EXERCISE — From the rows below, keep only the lines that contain the string "tangentPropagation" and copy each of them unchanged.

THE INPUT —
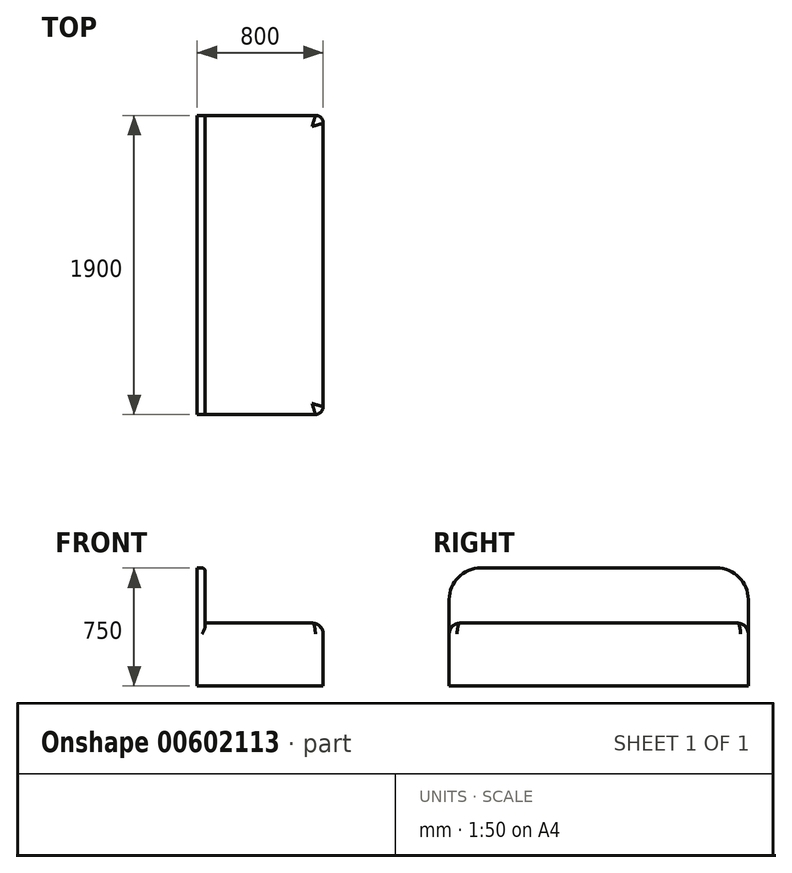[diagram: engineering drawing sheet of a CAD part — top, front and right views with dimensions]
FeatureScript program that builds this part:
annotation { "Feature Type Name" : "Feature", "Feature Type Description" : "" }
export const myFeature = defineFeature(function(context is Context, id is Id, definition is map)
    precondition{}
    {
        {
            var Q0;
            Q0=qCreatedBy(makeId("Top.planeOp"),FACE);
            var sketch = newSketch(context, id + "F0", { "sketchPlane" : qUnion([Q0])});
            skLineSegment(sketch, "E0.bottom", {"start": v(0, 0) * mm, "end": v(800, 0) * mm});
            skLineSegment(sketch, "E0.top", {"start": v(0, -1900) * mm, "end": v(800, -1900) * mm});
            skLineSegment(sketch, "E0.left", {"start": v(0, 0) * mm, "end": v(0, -1900) * mm});
            skLineSegment(sketch, "E0.right", {"start": v(800, 0) * mm, "end": v(800, -1900) * mm});
            skSolve(sketch);
        }
        {
            var Q0;
            Q0 = qSketchRegion(id + "F0", true);
            extrude(context, id + "F1", {"entities" : qUnion([Q0]), "depth" : 400 * mm, "offsetDistance" : 25 * mm});
        }
        {
            var Q0;
            Q0=makeQuery(id+"F1.opExtrude","CAP_FACE",FACE,{"disambiguationData":[OSD([sQuery(id+"F0.wireOp",EDGE,"E0.bottom"),sQuery(id+"F0.wireOp",EDGE,"E0.top"),sQuery(id+"F0.wireOp",EDGE,"E0.left"),sQuery(id+"F0.wireOp",EDGE,"E0.right")])],"isStart":false});
            var sketch = newSketch(context, id + "F2", { "sketchPlane" : qUnion([Q0])});
            skLineSegment(sketch, "E1.bottom", {"start": v(0, 0) * mm, "end": v(50, 0) * mm});
            skLineSegment(sketch, "E1.top", {"start": v(0, -1900) * mm, "end": v(50, -1900) * mm});
            skLineSegment(sketch, "E1.left", {"start": v(0, 0) * mm, "end": v(0, -1900) * mm});
            skLineSegment(sketch, "E1.right", {"start": v(50, 0) * mm, "end": v(50, -1900) * mm});
            skSolve(sketch);
        }
        {
            var Q0;
            Q0 = qSketchRegion(id + "F2", true);
            extrude(context, id + "F3", {"entities" : qUnion([Q0]), "operationType" : NewBodyOperationType.ADD, "depth" : 350 * mm, "offsetDistance" : 25 * mm});
        }
        {
            var Q0;
            Q0=makeQuery(id+"F1.opExtrude","SWEPT_EDGE",EDGE,{"disambiguationData":[OSD([sQuery(id+"F0.wireOp",EDGE,"E0.top"),sQuery(id+"F0.wireOp",EDGE,"E0.right")])]});
            var Q1;
            Q1=makeQuery(id+"F1.opExtrude","SWEPT_EDGE",EDGE,{"disambiguationData":[OSD([sQuery(id+"F0.wireOp",EDGE,"E0.bottom"),sQuery(id+"F0.wireOp",EDGE,"E0.right")])]});
            fillet(context, id + "F4", {"entities" : qUnion([Q0, Q1]), "radius" : 50 * mm, "tangentPropagation" : true, "allowEdgeOverflow" : false});
        }
        {
            var Q0;
            Q0=makeQuery(id+"F1.opExtrude","CAP_EDGE",EDGE,{"disambiguationData":[OSD([sQuery(id+"F0.wireOp",EDGE,"E0.top")])],"isStart":false});
            var Q1;
            Q1=makeQuery(id+"F1.opExtrude","CAP_EDGE",EDGE,{"disambiguationData":[OSD([sQuery(id+"F0.wireOp",EDGE,"E0.right")])],"isStart":false});
            var Q2;
            Q2=makeQuery(id+"F1.opExtrude","CAP_EDGE",EDGE,{"disambiguationData":[OSD([sQuery(id+"F0.wireOp",EDGE,"E0.bottom")])],"isStart":false});
            fillet(context, id + "F5", {"entities" : qUnion([Q0, Q1, Q2]), "radius" : 70 * mm, "tangentPropagation" : true, "allowEdgeOverflow" : false});
        }
        {
            var Q0;
            Q0=makeQuery(id+"F3.opExtrude","CAP_EDGE",EDGE,{"disambiguationData":[OSD([sQuery(id+"F2.wireOp",EDGE,"E1.top")])],"isStart":false});
            var Q1;
            Q1=makeQuery(id+"F3.opExtrude","CAP_EDGE",EDGE,{"disambiguationData":[OSD([sQuery(id+"F2.wireOp",EDGE,"E1.bottom")])],"isStart":false});
            fillet(context, id + "F6", {"entities" : qUnion([Q0, Q1]), "radius" : 200 * mm, "tangentPropagation" : true, "allowEdgeOverflow" : false});
        }
        {
            var Q0;
            Q0=makeQuery(id+"F3.opExtrude","SWEPT_EDGE",EDGE,{"disambiguationData":[OSD([sQuery(id+"F0.wireOp",EDGE,"E0.top"),sQuery(id+"F2.wireOp",EDGE,"E1.top"),sQuery(id+"F2.wireOp",EDGE,"E1.right")])]});
            var Q1;
            Q1=makeQuery(id+"F3.opExtrude","SWEPT_EDGE",EDGE,{"disambiguationData":[OSD([sQuery(id+"F0.wireOp",EDGE,"E0.bottom"),sQuery(id+"F2.wireOp",EDGE,"E1.bottom"),sQuery(id+"F2.wireOp",EDGE,"E1.right")])]});
            fillet(context, id + "F7", {"entities" : qUnion([Q0, Q1]), "radius" : 20 * mm, "tangentPropagation" : true, "allowEdgeOverflow" : false});
        }
    });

WORKED ANSWER —
            fillet(context, id + "F4", {"entities" : qUnion([Q0, Q1]), "radius" : 50 * mm, "tangentPropagation" : true, "allowEdgeOverflow" : false});
            fillet(context, id + "F5", {"entities" : qUnion([Q0, Q1, Q2]), "radius" : 70 * mm, "tangentPropagation" : true, "allowEdgeOverflow" : false});
            fillet(context, id + "F6", {"entities" : qUnion([Q0, Q1]), "radius" : 200 * mm, "tangentPropagation" : true, "allowEdgeOverflow" : false});
            fillet(context, id + "F7", {"entities" : qUnion([Q0, Q1]), "radius" : 20 * mm, "tangentPropagation" : true, "allowEdgeOverflow" : false});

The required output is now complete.